» **Objectives**:
1. In the project page on Verilog image processing, what does the name ImProVe stand for?
2. Pick up the project page on Verilog image processing and neural network inference after its last sentence, and continue writing it.

» **Selection**:
########
VISION: Verilog for Image Processing and Simulation-based Inference Of Neural Networks







| Repository | Mummanajagadeesh/ViSiON |
|---|---|
| Start Date | Dec 2024 |
Note: The following projects evolved in parallel under a single umbrella of compute architectures, hardware acceleration, and RTL-level optimization. While not all efforts directly converge to a single product, each branch was intentionally explored to understand performance–accuracy–area trade-offs across digital design, ML inference, verification, and physical implementation flows.
VISION: Verilog for Image Processing and Simulation-Based Inference of Neural Networks
Timeline Overview
" I tried to ImProVe, but NeVer really did - so I MOVe-d on ¯\_(ツ)_/¯ “
Dec 2024 — ImProVe & Early Image Processing
Work began with ImProVe (IMage PROcessing using VErilog), a streaming RTL toolkit developed while experimenting with hardware image rotation (“ROVER”). Focus areas included:
- Geometric transforms (rotation, scaling)
- Color space transforms
- Edge detection and filtering
- Image enhancement pipelines
These designs were implemented as AXI-Stream compatible RTL pipelines with FIFO-based backpressure handling. The toolkit served as a practical platform for learning streaming datapath design and pipeline scheduling.
Feb 2025 – May 2025 — NeVer: Neural Network in Verilog
The project expanded into hardware preprocessing for handwritten digit recognition.
########
» **Record excerpts**:
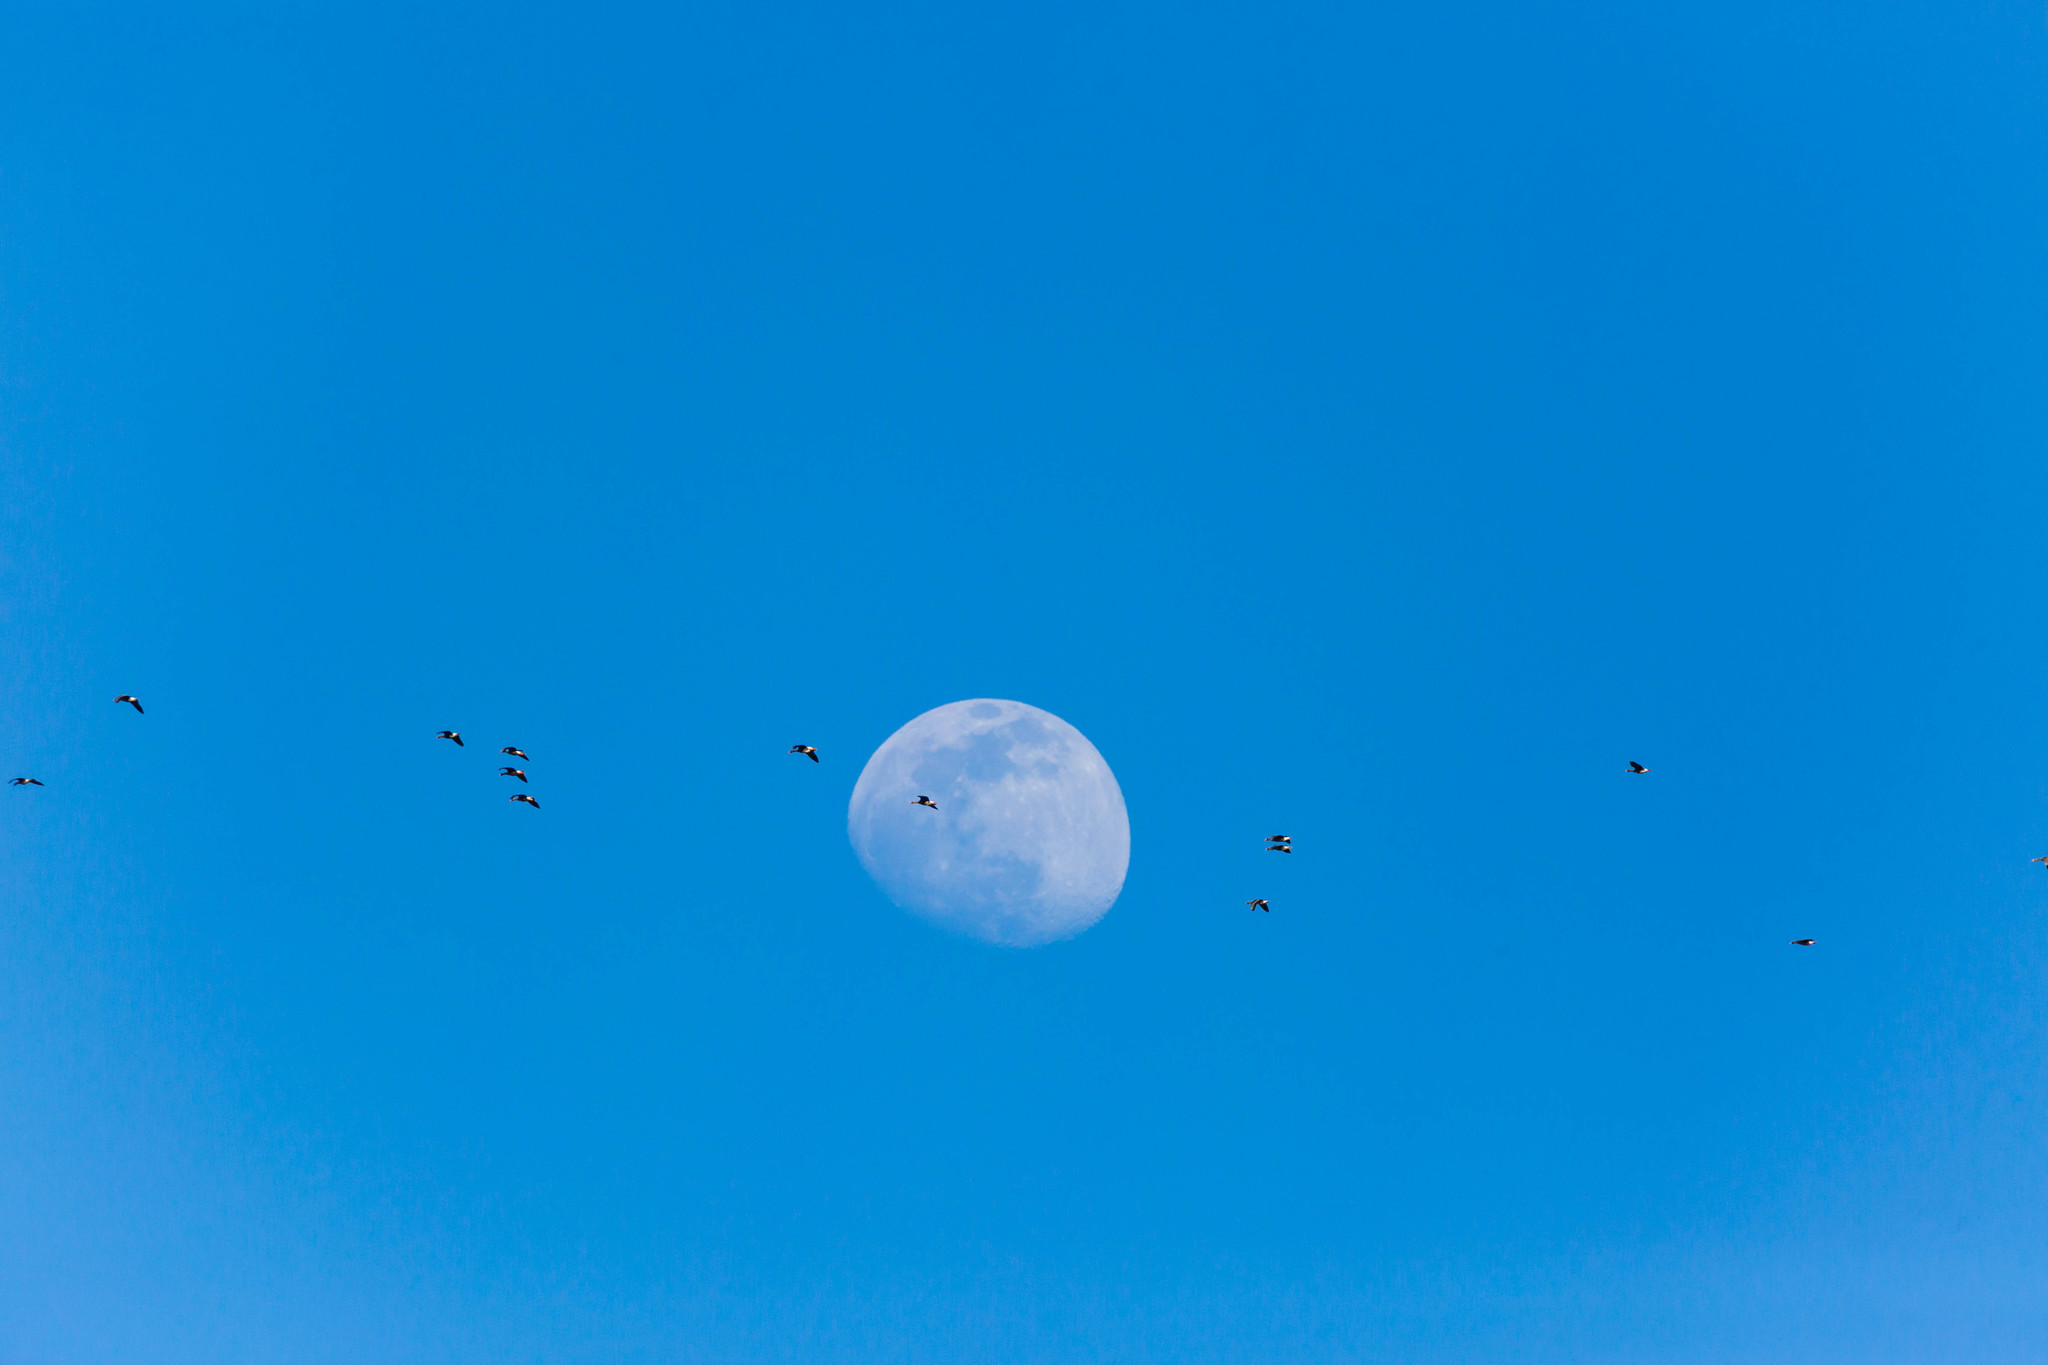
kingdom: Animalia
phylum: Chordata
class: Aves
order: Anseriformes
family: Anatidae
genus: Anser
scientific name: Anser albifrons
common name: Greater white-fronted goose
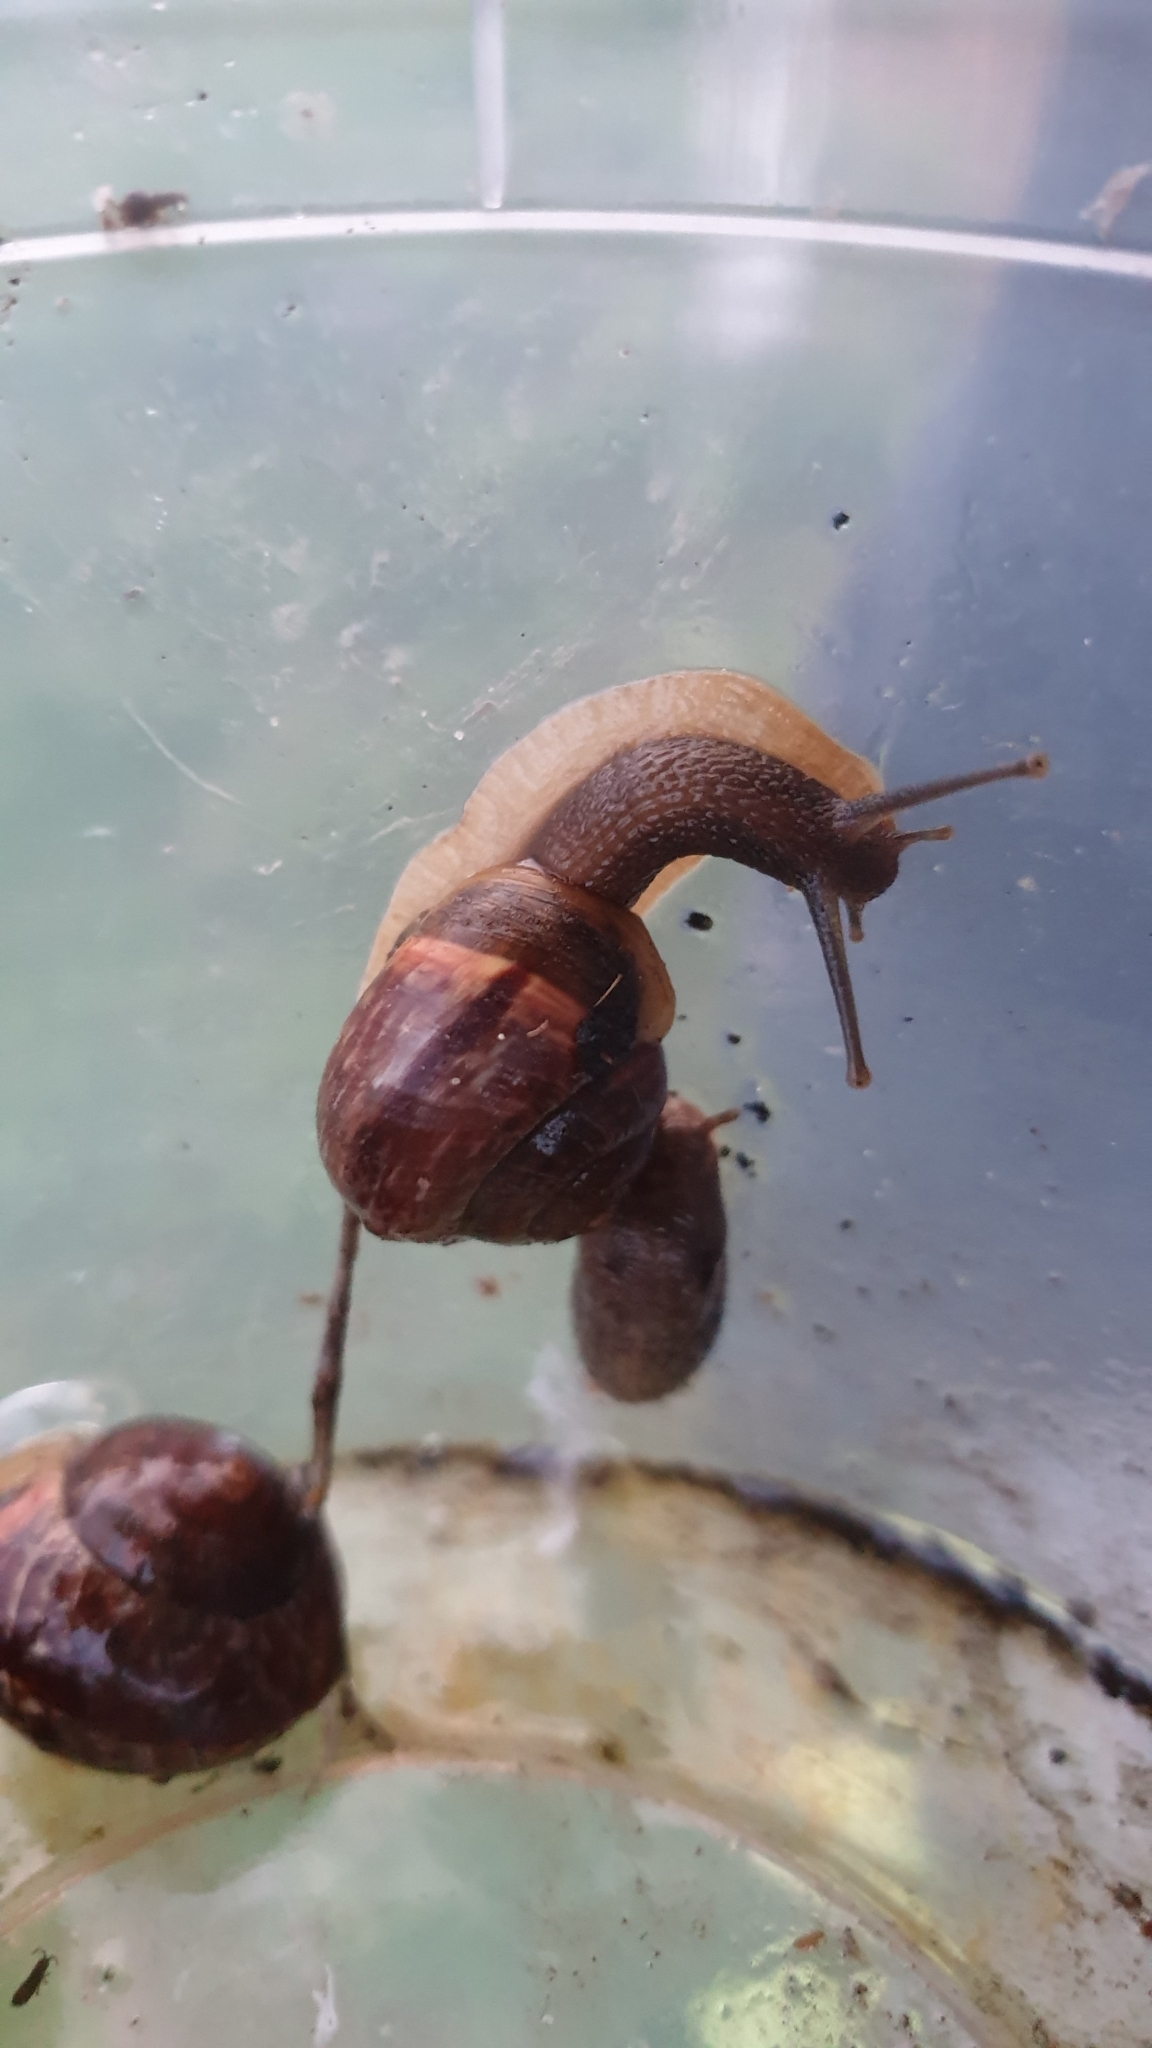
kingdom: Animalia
########
» **Answers to each task**:
1. IMage PROcessing using VErilog

2.
An RTL preprocessing pipeline for MNIST was implemented, including:
- Thresholding
- Contrast normalization
- Character detection
- Cropping and centering
- Rotation correction
- Resizing
This preprocessing chain fed a fixed-point MLP classifier, implemented entirely in RTL. The system evolved into NeVer (NEural NEtwork in VERilog).
Key characteristics:
- Fixed-point inference
- Automated inference flow using TCL/Perl scripts
- Dataset handling and preprocessing automation
75% accuracy on MNIST/EMNIST datasets
June – July 2025 — MOVe: Math Ops in Verilog
While implementing image rotation and neural network operators, a need arose for hardware math primitives. This led to the creation of MOVe (Math Ops in Verilog) — a collection of arithmetic accelerators implemented entirely in RTL.
Implemented components included:
- Shift-add sine approximation cores
- CORDIC prototypes for trigonometric functions
- MAC units for neural network operations
- Early exploration of posit arithmetic
- Fixed-point arithmetic wrappers
- Custom arithmetic pipelines for matrix operations
This work focused on numerical representation and hardware-friendly math implementations, forming the arithmetic foundation for later CNN accelerators.
Aug 2025 — CNN Acceleration & Systolic Compute
The focus shifted to RGB image classification using CIFAR-10.
Major developments:
- Design of several CNN architectures with Pareto analysis across accuracy, parameters, and FLOPs
- Quantization experiments (PTQ and QAT)
- Final deployment using INT8 (Q1.7) inference
Hardware acceleration efforts included:
- Systolic-array based matrix multiplication
- Dedicated MAC microarchitectures
- GEMM-based convolution implementations
- Tiling strategies for convolution layers
RTL implementations were validated layer-by-layer against Python reference models.
Nov 2025 — CORDIC IP Formalization
The earlier math experiments from MOVe were reorganized into a standalone CORDIC IP project.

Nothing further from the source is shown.